Each of these educates, connects and empowers people. They are extensions of our hunger to learn, share information and create solutions. Opening science to more people creates a virtuous cycle that strengthens science and empowers citizens. Citizen observations greatly expand the data base for scientific studies. In turn, this expanded knowledge and understanding of science empowers citizens to take an informed role in shaping the choices in their communities and world. Smarter science, smarter citizens, smarter world.

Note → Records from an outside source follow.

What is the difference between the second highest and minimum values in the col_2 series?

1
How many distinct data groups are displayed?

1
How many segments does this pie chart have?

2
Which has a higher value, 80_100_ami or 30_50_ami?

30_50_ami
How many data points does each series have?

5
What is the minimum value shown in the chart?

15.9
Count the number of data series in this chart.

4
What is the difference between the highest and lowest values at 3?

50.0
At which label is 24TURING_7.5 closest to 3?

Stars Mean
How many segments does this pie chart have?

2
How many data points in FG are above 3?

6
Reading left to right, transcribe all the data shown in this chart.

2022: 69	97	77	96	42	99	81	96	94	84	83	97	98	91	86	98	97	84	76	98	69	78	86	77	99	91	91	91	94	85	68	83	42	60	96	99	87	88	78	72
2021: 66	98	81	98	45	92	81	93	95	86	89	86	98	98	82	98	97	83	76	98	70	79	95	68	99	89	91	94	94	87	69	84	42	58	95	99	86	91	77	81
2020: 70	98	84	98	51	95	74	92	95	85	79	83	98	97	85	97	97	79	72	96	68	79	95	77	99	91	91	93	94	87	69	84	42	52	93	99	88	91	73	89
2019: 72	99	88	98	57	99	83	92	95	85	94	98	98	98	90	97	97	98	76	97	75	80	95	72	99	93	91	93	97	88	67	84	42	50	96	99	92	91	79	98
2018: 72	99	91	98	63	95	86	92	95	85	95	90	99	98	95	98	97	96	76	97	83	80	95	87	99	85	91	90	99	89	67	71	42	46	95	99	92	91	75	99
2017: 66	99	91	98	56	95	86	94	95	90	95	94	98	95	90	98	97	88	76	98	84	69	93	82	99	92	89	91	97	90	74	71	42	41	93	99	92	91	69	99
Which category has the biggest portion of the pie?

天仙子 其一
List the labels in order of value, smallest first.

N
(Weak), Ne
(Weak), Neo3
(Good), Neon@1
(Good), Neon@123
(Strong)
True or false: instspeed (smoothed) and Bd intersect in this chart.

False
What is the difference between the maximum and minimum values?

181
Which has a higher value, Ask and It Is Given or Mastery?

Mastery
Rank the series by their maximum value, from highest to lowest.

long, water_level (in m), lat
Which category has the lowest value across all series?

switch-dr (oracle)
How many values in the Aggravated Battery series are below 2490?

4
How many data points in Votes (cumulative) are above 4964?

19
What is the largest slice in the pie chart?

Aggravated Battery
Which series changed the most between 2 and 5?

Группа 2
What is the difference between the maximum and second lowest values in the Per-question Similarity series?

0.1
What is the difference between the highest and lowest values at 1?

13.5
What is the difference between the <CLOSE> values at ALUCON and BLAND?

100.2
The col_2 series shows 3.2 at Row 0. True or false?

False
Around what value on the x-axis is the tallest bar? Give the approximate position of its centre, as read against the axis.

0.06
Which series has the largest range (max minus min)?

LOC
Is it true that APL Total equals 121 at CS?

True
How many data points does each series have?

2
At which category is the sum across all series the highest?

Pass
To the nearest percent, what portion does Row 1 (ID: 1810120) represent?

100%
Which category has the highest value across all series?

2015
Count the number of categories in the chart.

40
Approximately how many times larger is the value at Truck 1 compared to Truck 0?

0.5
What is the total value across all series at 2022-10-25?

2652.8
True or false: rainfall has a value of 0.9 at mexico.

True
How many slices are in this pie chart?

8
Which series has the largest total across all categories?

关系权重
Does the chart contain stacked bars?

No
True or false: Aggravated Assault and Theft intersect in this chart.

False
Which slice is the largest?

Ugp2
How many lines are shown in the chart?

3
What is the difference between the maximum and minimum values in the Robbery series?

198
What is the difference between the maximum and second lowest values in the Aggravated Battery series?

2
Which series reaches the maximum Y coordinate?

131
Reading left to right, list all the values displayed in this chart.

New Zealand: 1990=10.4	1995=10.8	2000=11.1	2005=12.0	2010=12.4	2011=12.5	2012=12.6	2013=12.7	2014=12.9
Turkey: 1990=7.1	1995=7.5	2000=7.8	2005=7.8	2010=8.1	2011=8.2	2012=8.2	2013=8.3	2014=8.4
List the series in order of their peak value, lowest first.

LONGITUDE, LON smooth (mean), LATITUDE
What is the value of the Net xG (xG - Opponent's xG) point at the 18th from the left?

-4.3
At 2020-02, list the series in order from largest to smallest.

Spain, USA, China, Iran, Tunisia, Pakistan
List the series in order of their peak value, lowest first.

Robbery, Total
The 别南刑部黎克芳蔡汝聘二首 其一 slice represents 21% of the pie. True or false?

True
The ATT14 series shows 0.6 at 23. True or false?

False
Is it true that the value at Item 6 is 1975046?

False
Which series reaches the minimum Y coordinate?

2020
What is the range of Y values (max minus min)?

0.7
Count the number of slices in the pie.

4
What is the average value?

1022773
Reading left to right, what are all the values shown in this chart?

A full room of teachers and informal educators discussed a wide variety of science projects and activities yesterday at the NOAA Environmental Science Training Center in Oxford, Maryland. We saw how citizen science projects are enriching learning, connecting people to their environments, and empowering citizens to protect their health and communities. From students helping to identify species and habitat ranges in Maryland, to volunteers reporting sewage leaks in Baltimore, to people reporting the weather and changing seasons to better understand climate change, science is becoming more participatory and collaborative. Knowledge is power. Citizen science offers a path to strengthen scientific studies while empowering citizens with knowledge of scientific protocols and a deeper understanding of their environments and choices.

IMG_6515 by Shan Gordon.
See Salt?
William Bledsoe measures the salinity of water during the NOAA Citizen Science workshop in Oxford, Maryland. The workshop demonstrated how citizens can participate in a wide variety of scientific projects and activities. The workshop showed how students identify and monitor species in their school yards, how citizens monitor sewage spills in their communities and how we can all monitor weather and wildlife to understand climate change.
IMG_6505 by Shan Gordon.
Building a hydrometer from scratch. Workshop participants had to create a tool to measure water salinity using only common household items. Each team found a different solution to the problem.
IMG_6508 by Shan Gordon.
William Bledsoe works on the design of his salinity tester. Salt water is heavier than fresh water. Teams used that difference to design a tool that would determine whether a water sample was fresh or salt water. Could you design a salinity tester? What would you use? In this exercise, tasting was not allowed.
IMG_6525 800p by Shan Gordon.
David Flores, Baltimore Harbor Waterkeeper at Blue Water Baltimore, discusses how volunteers collect evidence on sewage leaks in Baltimore City to help clean up city streams and the Baltimore Harbor.
IMG_6527 800p by Shan Gordon.
Map showing water testing sites by Blue Water Baltimore. The map shows recent tests of water quality in the Baltimore area.